Many attempts have been made over the years to improve upon the design of the paper clip. So far it has proven very difficult to design something that works better and can be made more economically than the ubiquitous twist of wire we know as the standard paper clip.
It may come as a surprise to many to find out that most paper clips sold in the United States are still also made in the United States. Import tariffs, which have been in place on paper clips since 1994, have helped to keep a robust domestic manufacturing business alive and well bucking the trend towards off-shoring so prominent since the late 1990s.
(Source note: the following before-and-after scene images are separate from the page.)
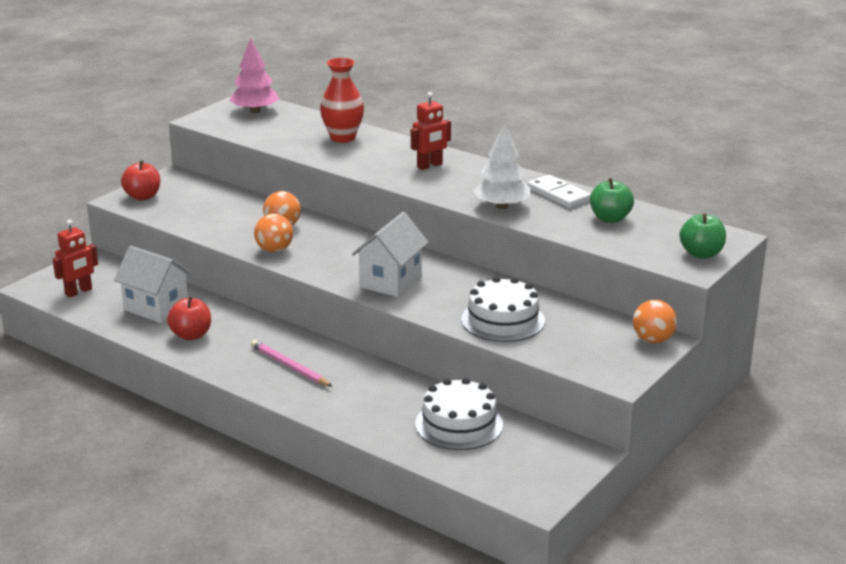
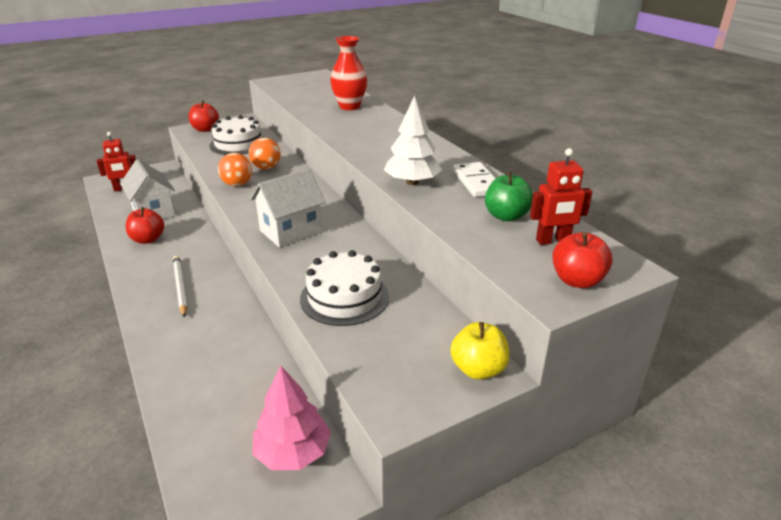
camera: 25 degrees right, 5 degrees up
(255, 111) = (313, 81): pink tree -> pink tree (293, 452)
(289, 367) = (180, 287): pink pencil -> white pencil
(430, 166) = (390, 137): red robot -> red robot (553, 241)
(459, 424) = (247, 397): white cake -> white cake (238, 144)
(653, 340) = (478, 369): orange ball -> yellow apple
(701, 254) = (577, 280): green apple -> red apple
The number of paper clips sold in the United States annually is high and makes one wonder, what do we do with all those paper clips, particularly in the “paperless society”? According to the source and a quick survey of our offices, here’s a list of uses, other than holding papers together, to which we put paper clips: hanging Christmas ornaments; restarting electronic devices that have tiny little restart buttons; cleaning our fingernails/ears (with apologies); linking them into a chain while chatting on the phone, and temporarily holding up a ripped hem.
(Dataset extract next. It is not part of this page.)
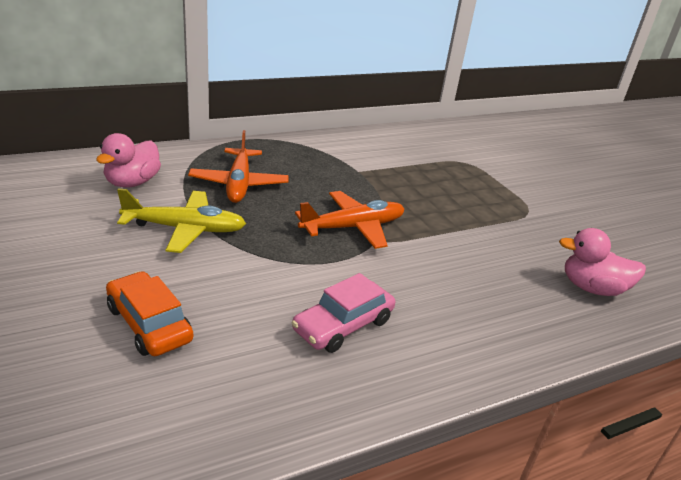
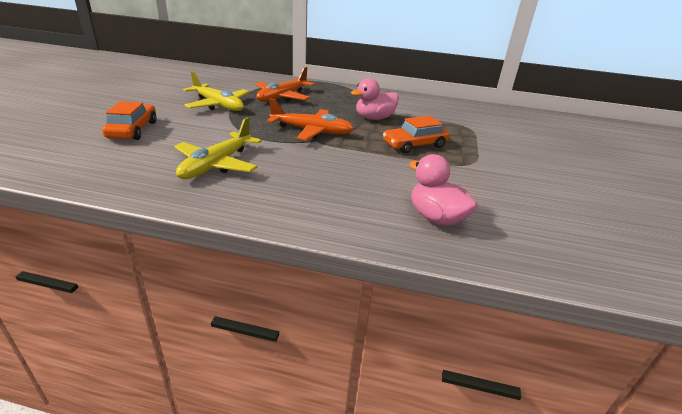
camera: 40 degrees right, 0 degrees up
(132, 182) = (229, 83): pink duck -> pink duck (374, 118)
(343, 325) = (217, 164): pink car -> yellow plane
(462, 206) = (414, 145): none -> orange car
Today’s market size is an industry estimate of the number of paper clips sold annually in the United States.
Geographic reference: United States
Year: 2010
Market size: 11 billion clips
Source: James R. Hagerty, “Mousetraps, Maybe, but Can You Build a Better Paper Clip?” The Wall Street Journal, online edition of August 29, 2011, available here.
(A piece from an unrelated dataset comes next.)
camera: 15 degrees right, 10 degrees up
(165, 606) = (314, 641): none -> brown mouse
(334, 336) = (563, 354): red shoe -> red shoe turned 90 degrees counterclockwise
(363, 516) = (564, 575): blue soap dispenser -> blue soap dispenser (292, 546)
Posted on September 7, 2011
We ought to find out how the paperclip people managed to get themselves tariff protection. Nice going!
It is an interesting question: just how do some products and/or industries manage to get protection from imports, even in a period when increasingly liberal trade agreements are the norm?
A few years ago I’d have to pay someone for this informtaion.
Well now, that is an interesting comment… even if it was automatically generated. It provides a wonderful start for a discussion about the true value of statistical data, how we can support sources of reliable data collection and what might happen if we don’t… as we are failing to do by under funding the Census Bureau but… sadly, no time for that discussion just now.